Investing in just one or two structured products could be a serious mistake.

 When investing in structured products, don’t forget to diversify

This time last year, I wrote an article for this website that was headlined Why I don’t mind losing 32% on a structured product.

Whilst the headline wasn’t my words – to be fair, I’d rather not have lost anything, ever – the article explored why one poorly performing investment isn’t the end of the world when you have a diversified portfolio.

The investment that matured at a loss was one of the few structured products that lost money 2013 – of which I had two, the second maturing for a 13.8 per cent loss. Both of these were linked to the FTSE 100 and Japanese Nikkei 225 indices.

The Nikkei, together with most other stock markets around the world, fell dramatically as the banking credit crisis took its toll, and the devastating earthquake and tsunami that followed, with its inevitable consequences for the Japanese economy meant that the Nikkei 225 has taken longer to recover than many other world indices.

I didn’t lose too much sleep over the losses at the time, just reinvested the money and have seen positive growth since. But what really numbed the pain was the maturity this month of a third product with almost identical terms.

Third time lucky

The first investment, the one that produced the biggest loss, was taken out in January 2007, the second in September 2007 and the third in March 2008. As such, all three commenced before Lehman Brothers collapsed, but between the first and third investment the Nikkei had already lost around a quarter of its value.

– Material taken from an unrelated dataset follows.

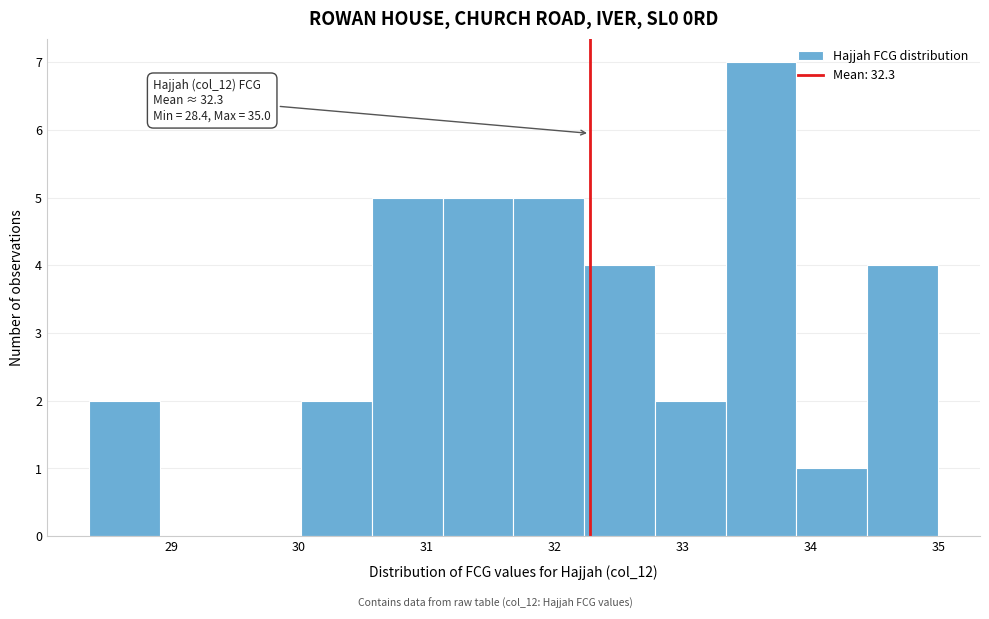

Over which range of the x-axis is the bar tallest?

33.3 to 33.9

The top of any market cycle is never apparent until after the event and my January 2007 investment was unfortunately made close to the top. As the market retraced, the subsequent investments were made with a view to recovering potentially lost ground.

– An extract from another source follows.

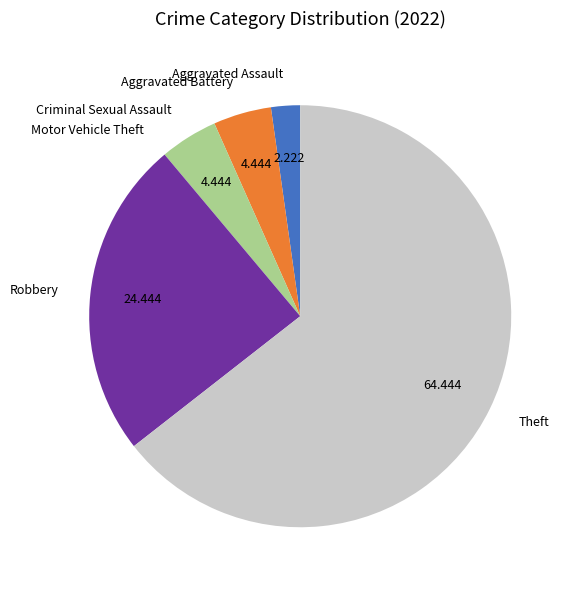

Which category has the biggest portion of the pie?

Theft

By March 2008, I had two things in my favour. The most obvious was that I was investing at a much lower market position, and thus stood a greater chance of producing gains. But there was another positive factor. Because market volatility was higher by March 2008 and the correlation between the FTSE and Nikkei was lower, the structured product was deemed to be a riskier bet. It thus attracted a higher potential gain: 18 per cent for each year held, compared to 11 per cent for the product I took out in January 2007.

The strategy paid off. Whilst the first two products produced losses because the Japanese index did not recover all of its lost ground over their respective terms, the third matured producing a very welcome 108 per cent gain at the end of its six-year life.  

Benefit of hindsight

Obviously, had I known which way the markets were going to go and when, then I wouldn’t have invested in anything but the third contract. but when it comes to predicting stockmarket movements it’s been said that ‘there are those that don’t know and those than know they don’t know’. I fall into the latter camp, and try not to let emotion cloud my judgement.

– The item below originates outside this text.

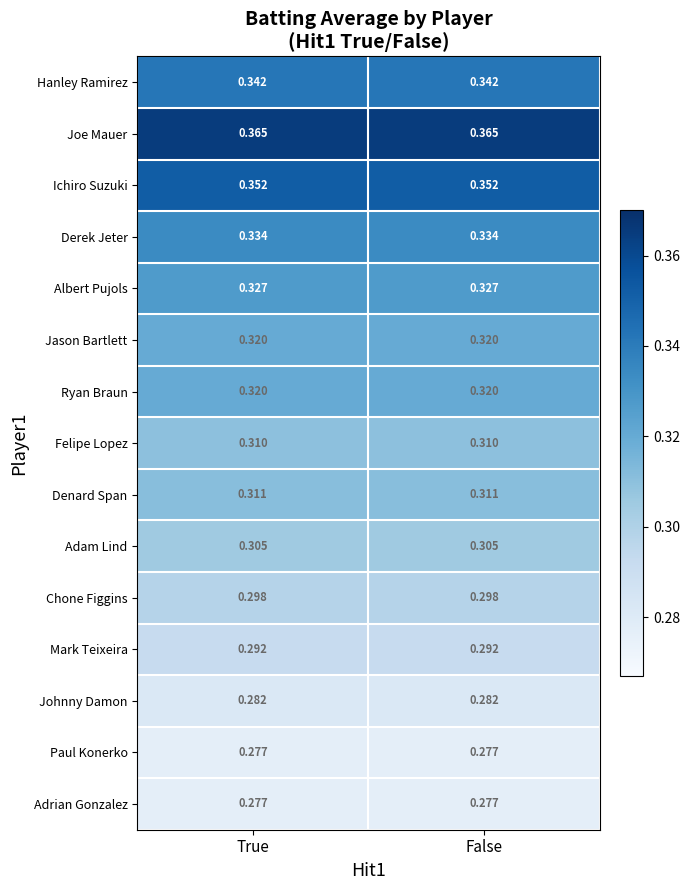

Which series has the largest total across all categories?

Joe Mauer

It must be appreciated that the three investments ultimately transpired to be amongst the best and worst performing structured products that commenced in 2007 and 2008, but they were part of a broadly diversified portfolio which contained several other structured products (mainly FTSE 100 based) and numerous collective investments, which all serve to provide different returns in different market circumstances.  

READ MORE: The What Investment guide to structured products

There is much written and understood about collective investments and their performance but when it comes to structured products many investors and indeed advisers are still in the dark. The reality is that based on data compiled by CompareStructuredProducts.com the worst performing 25 per cent of structured products that have matured since January 2013 have on average returned at least the original capital and the other end of the scale, the top 25 per cent have produced very impressive gains averaging at 12.38 per cent per annum. Given that the vast majority of such investments protect capital against all but the most extreme circumstances, these figures are even more impressive.  

As my experience shows, it’s best not to consider structured products as one-off investments, but building blocks in portfolios which over the years can provide investors with greater certainty, producing pre-defined returns at set dates in the future. As I’m sure other regular investors in structured products will testify, once you have a steady flow of potential and fixed maturities coming through, a diversified structured product portfolio can be a great source of satisfying returns.